In the instant case, the doomsday machine is the Euro and, more precisely the rogue central bank in Frankfurt that stands behind it. In fact, the real ill is not a common currency per se—-something that Europe actually had on a de facto basis before 1914 under the fixed exchange rates of the gold standard. The latter, in effect, was a common currency because French francs, British sterling, Dutch guilders and the rest were interchangeable at a constant rate—-an arrangement which helped produce a multi-decade spurt of prosperity that the old continent has not seen before or since.

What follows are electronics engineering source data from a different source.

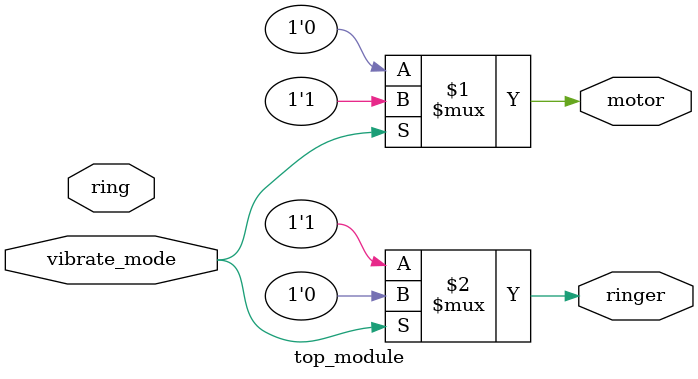
<source format=sv>
module top_module(
	input ring, 
	input vibrate_mode,
	output ringer,
	output motor
);
    assign motor = vibrate_mode ? 1'b1 : 1'b0;
    assign ringer = vibrate_mode ? 1'b0 : 1'b1;
endmodule

</source>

No, the problem is the rampaging printing press of the ECB. The latter has fundamentally falsified the price of debt, and thereby unleashed throughout Europe a deadly brew of phony economic growth in the early years and then egregious fiscal profligacy when the growth bubble cratered after the 2008 crisis.
During its initial eight years, the ECB expanded its balance sheet at a torrid 14% annual rate. And that’s ironic because the original remit of the ECB was a Friedmanesque “price stability” single mandate.
Historical Data Chart
That didn’t happen, of course, as the European consumer price level rose by 21% during the same eight years (2.4% per annum) in which the ECB’s printing press was running red hot. Uncle Milton would have been rolling in his grave, and, in fact, beforehand had pronounced the euro a disaster waiting to happen.